Milawa is a town in Victoria, Australia, located on Snow Road, 18 km south-east of Wangaratta, in the Rural City of Wangaratta. At the , Milawa had a population of 588. It is at the northern end of the King Valley wine region, between the King River to the west and Ovens River to the north (they meet in Wangaratta).

Milawa is the hub of the Milawa Gourmet Region which offers a wide range of produce.

==History==
Milawa was named in 1873 after being known only as The Square for many years prior. The word Milawa is aboriginal in origin. The word is made up of the words 'Mila' meaning 'Eyes' and 'Wah/Wa' meaning water. The Bpangerang people in the Milawa area were the water watchers who kept a close eye on the two main rivers, the King River (the Poodumbia) and the Ovens (the Torryong).

In these early times the Emu Hotel occupied one corner (built by James Henley) and the Commercial was on the opposite corner (built by Colin Gardner). General merchandise was available at McKenzie's store and there were two blacksmiths, a saddler, a bootmaker, a carpenter and a doctor, Dr McSweeney. (Henley’s Wine Bar & Kitchen now occupies the Emu Hotel site, the Milawa Hotel occupies the Commercial Hotel site and Food on Wood the McKenzies site). The Post Office opened on 7 July 1862, known as Oxley until 1870 and Oxley Plains until 1874.

A Mechanics Institute comprising a free library and a spacious hall opened in 1889. A court was established in Milawa in 1874 by the visiting Magistrate Mr Howitt, in a room leased from the Emu Hotel. The police station was located at the Commercial Hotel and in 1917 moved to McKenzies store upon becoming vacant. The lock-up adjoined the Emu Hotel.
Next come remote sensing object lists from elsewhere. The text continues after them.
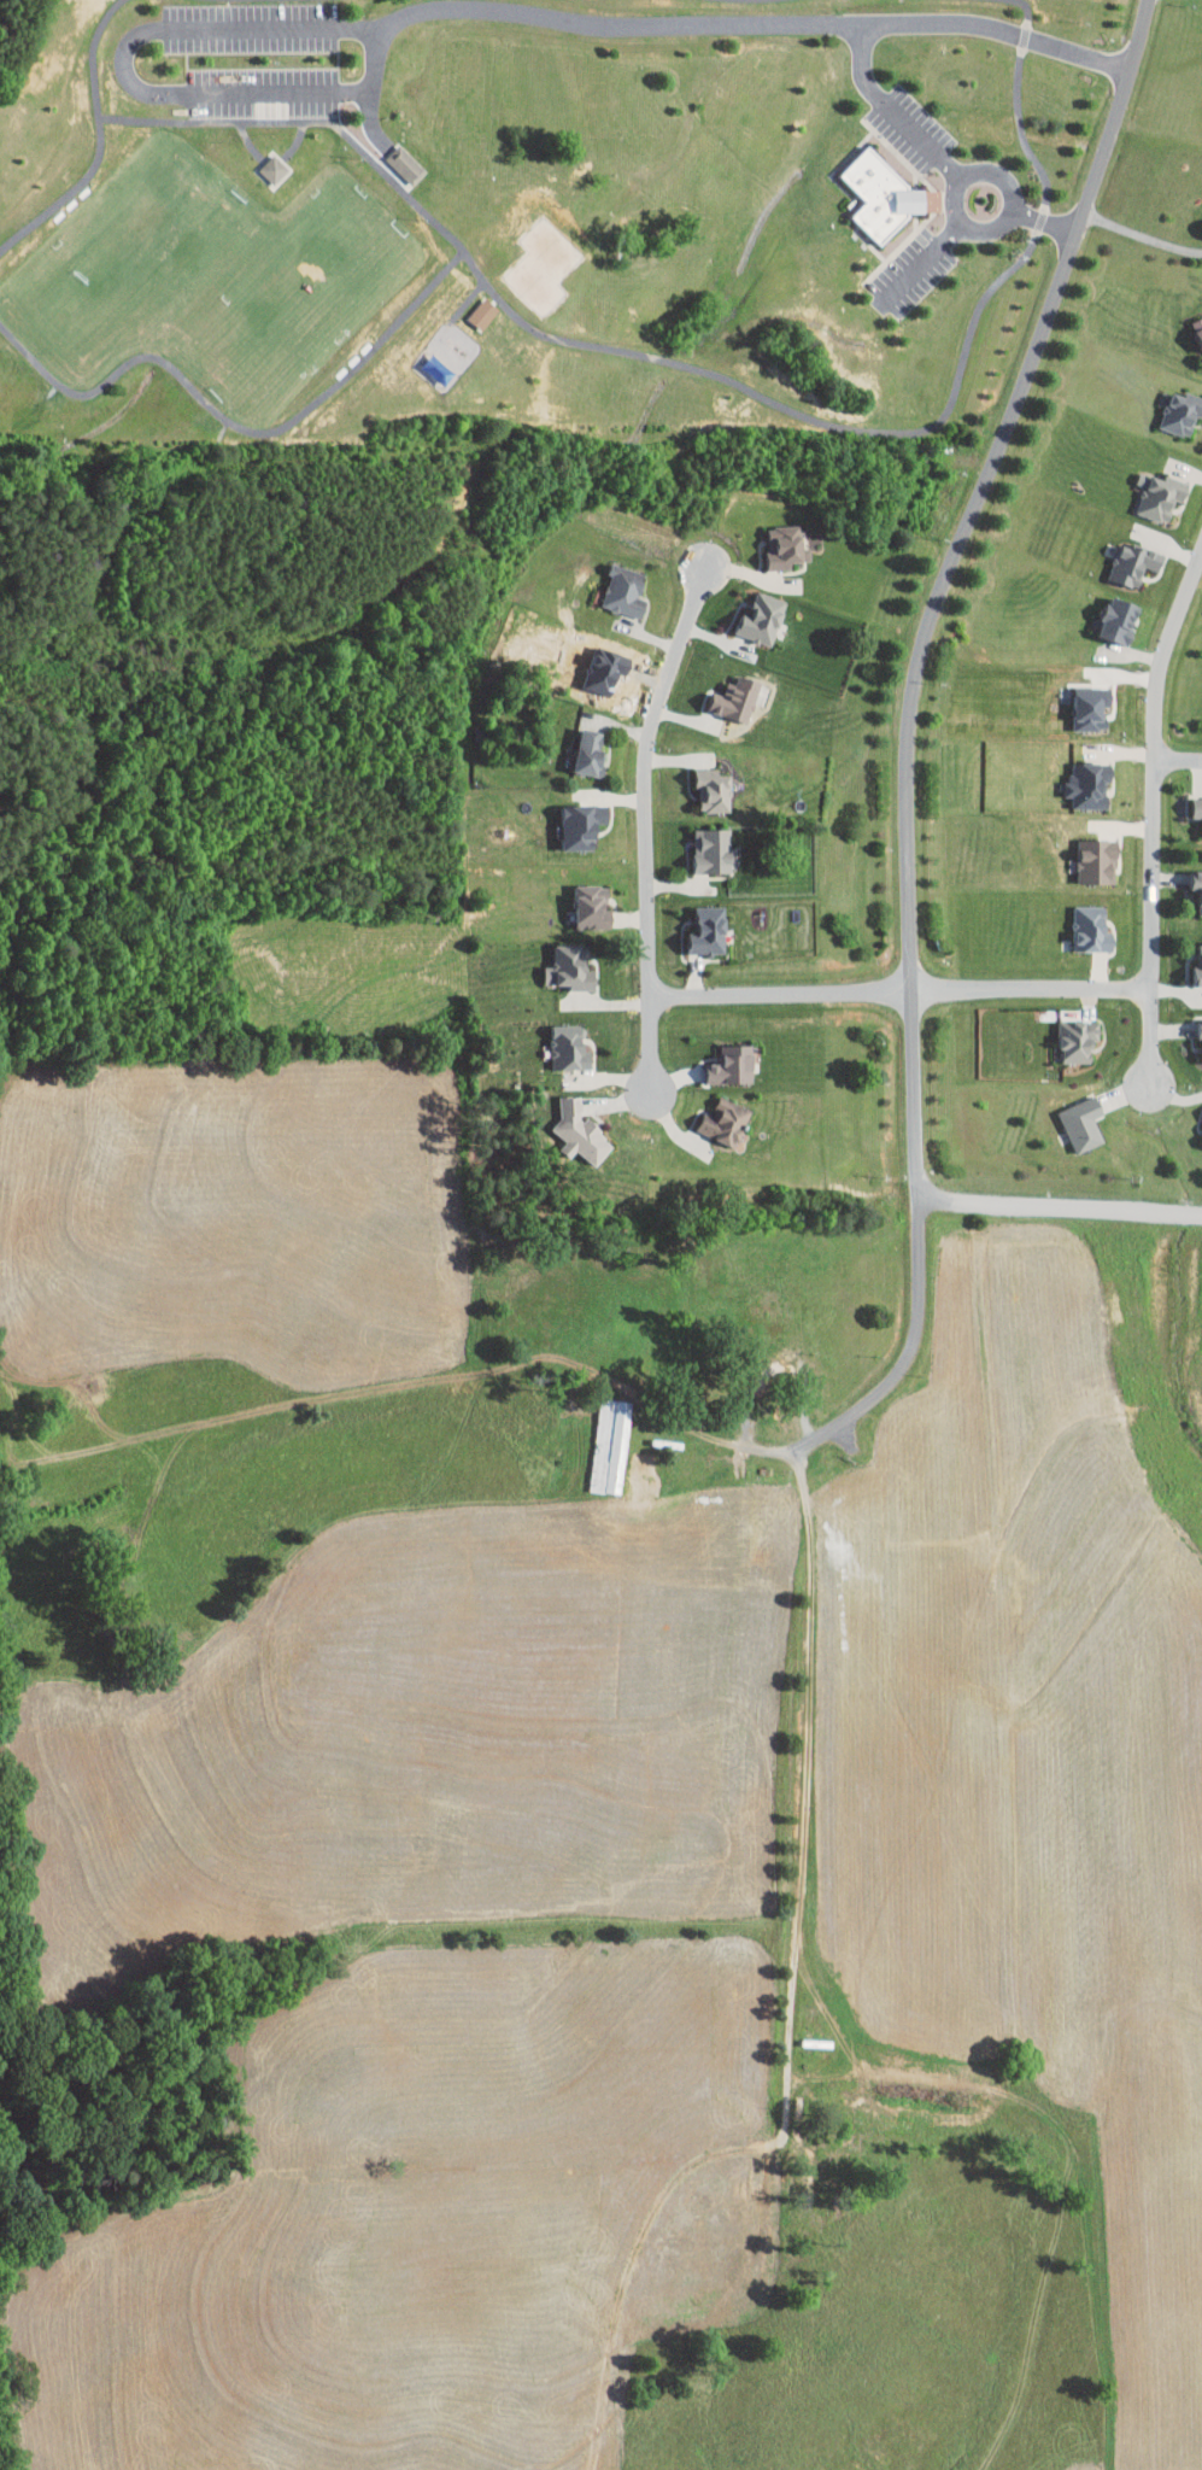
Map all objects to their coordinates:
road: (460, 7)
parking lot: (254, 27)
parking lot: (265, 92)
parking lot: (913, 129)
road: (940, 158)
building: (262, 162)
building: (403, 162)
building: (271, 169)
building: (878, 195)
road: (969, 224)
road: (1140, 235)
road: (924, 259)
parking lot: (914, 273)
building: (472, 306)
building: (1192, 327)
building: (1173, 406)
building: (1152, 491)
building: (774, 541)
building: (1122, 558)
building: (615, 585)
building: (748, 611)
building: (1112, 614)
building: (721, 692)
building: (582, 746)
road: (905, 750)
road: (1179, 760)
building: (1078, 780)
building: (702, 783)
building: (1192, 808)
road: (1154, 816)
building: (570, 820)
road: (648, 826)
building: (702, 845)
building: (1087, 855)
building: (1192, 887)
building: (579, 900)
building: (1082, 923)
building: (696, 924)
building: (1192, 960)
building: (561, 962)
road: (902, 985)
building: (1067, 1035)
building: (1192, 1035)
building: (559, 1040)
building: (722, 1059)
building: (714, 1115)
building: (1072, 1117)
building: (1197, 1121)
building: (570, 1127)
road: (1062, 1205)
road: (809, 1384)
road: (696, 1431)
building: (631, 1462)
road: (794, 1740)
A dairy company was established in 1891 and by 1896 was one of the biggest dairy companies in Australia (Milawa Cheese Company now occupies this site)
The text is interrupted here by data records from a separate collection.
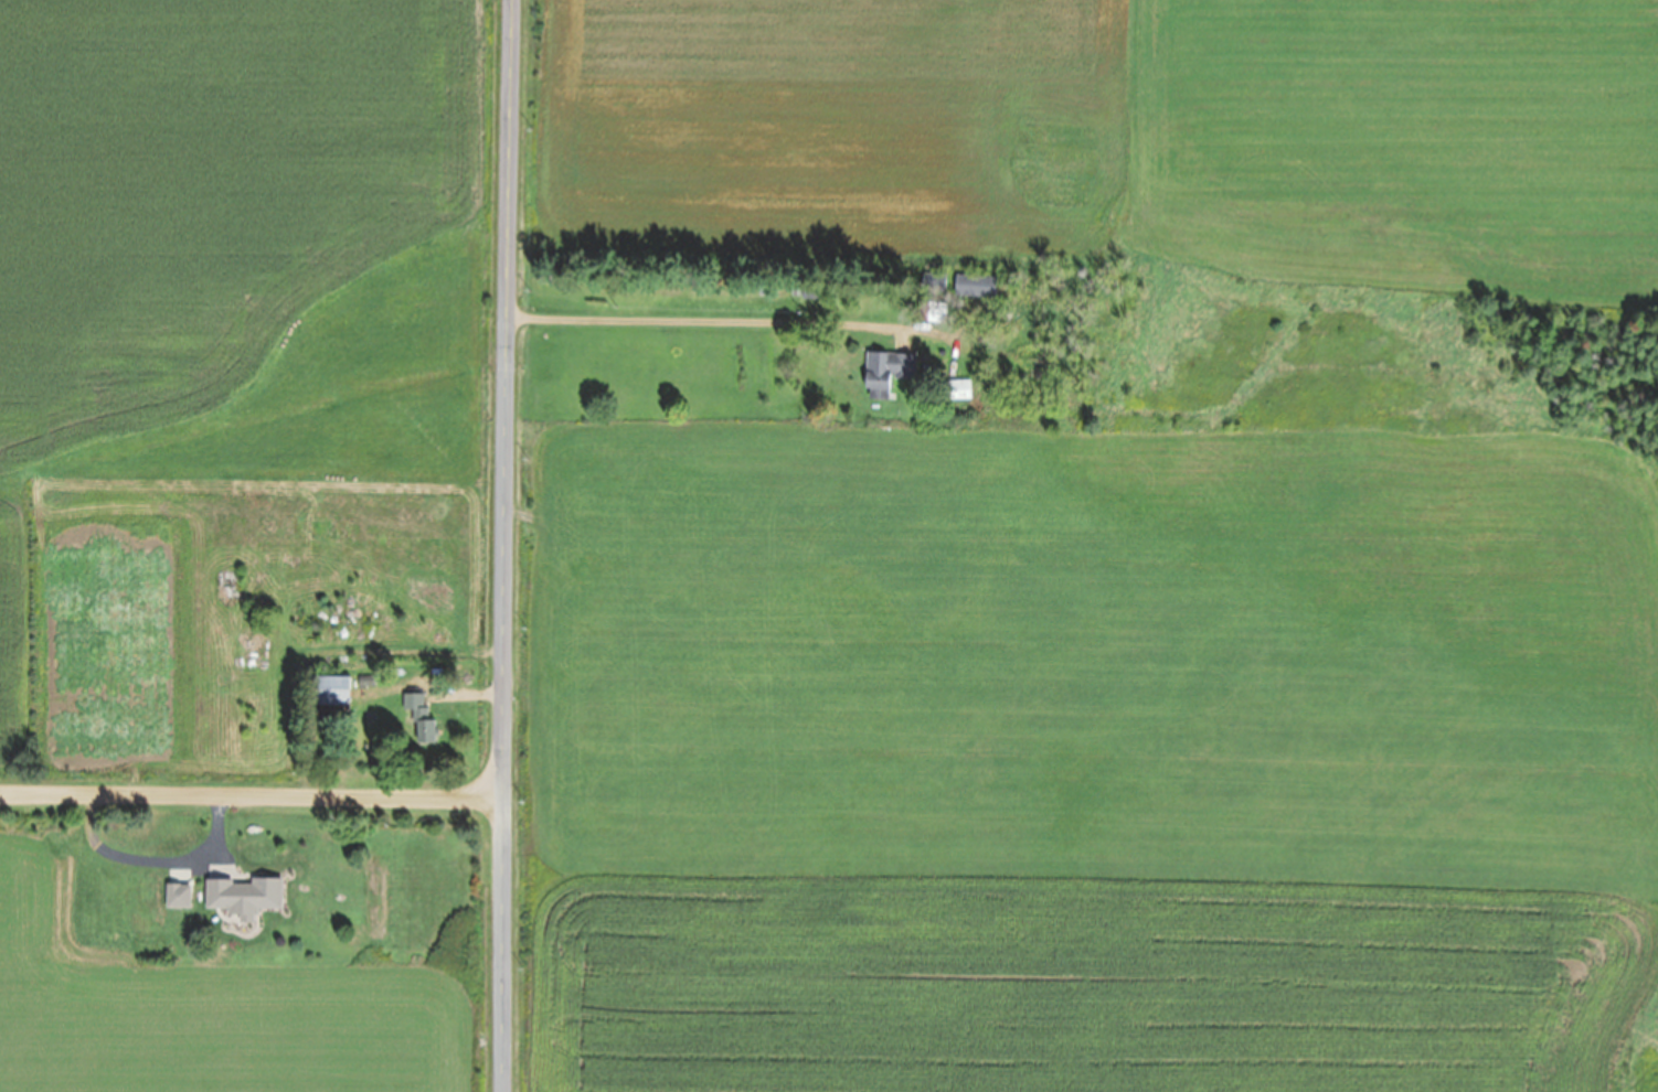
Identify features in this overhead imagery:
building: (886, 372)
building: (956, 390)
road: (503, 545)
building: (328, 691)
building: (418, 718)
road: (251, 798)
building: (176, 828)
building: (175, 897)
building: (241, 897)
Football and cricket began to be played on an organised basis in the 1890s.

Milawa was connected to electricity from the Kiewa Hydroelectric Scheme in 1939.

A violent storm cut a narrow path through Milawa in 1977 and destroyed the Anglican church, tore the roofs from many buildings and destroyed crops. A second storm in 2000 followed a very similar path with similar results.

Source: Memories of Oxley, Graham Jones (1995).

==Attractions==
- Brown Brothers has been established in Milawa since 1889 and is well known for its wide range of wines exported to many countries.

==Sport==
- The town has an Australian Rules football team competing in the Ovens & King Football League.
- Squash: There are three squash courts at Milawa and a number of competitions running throughout the year.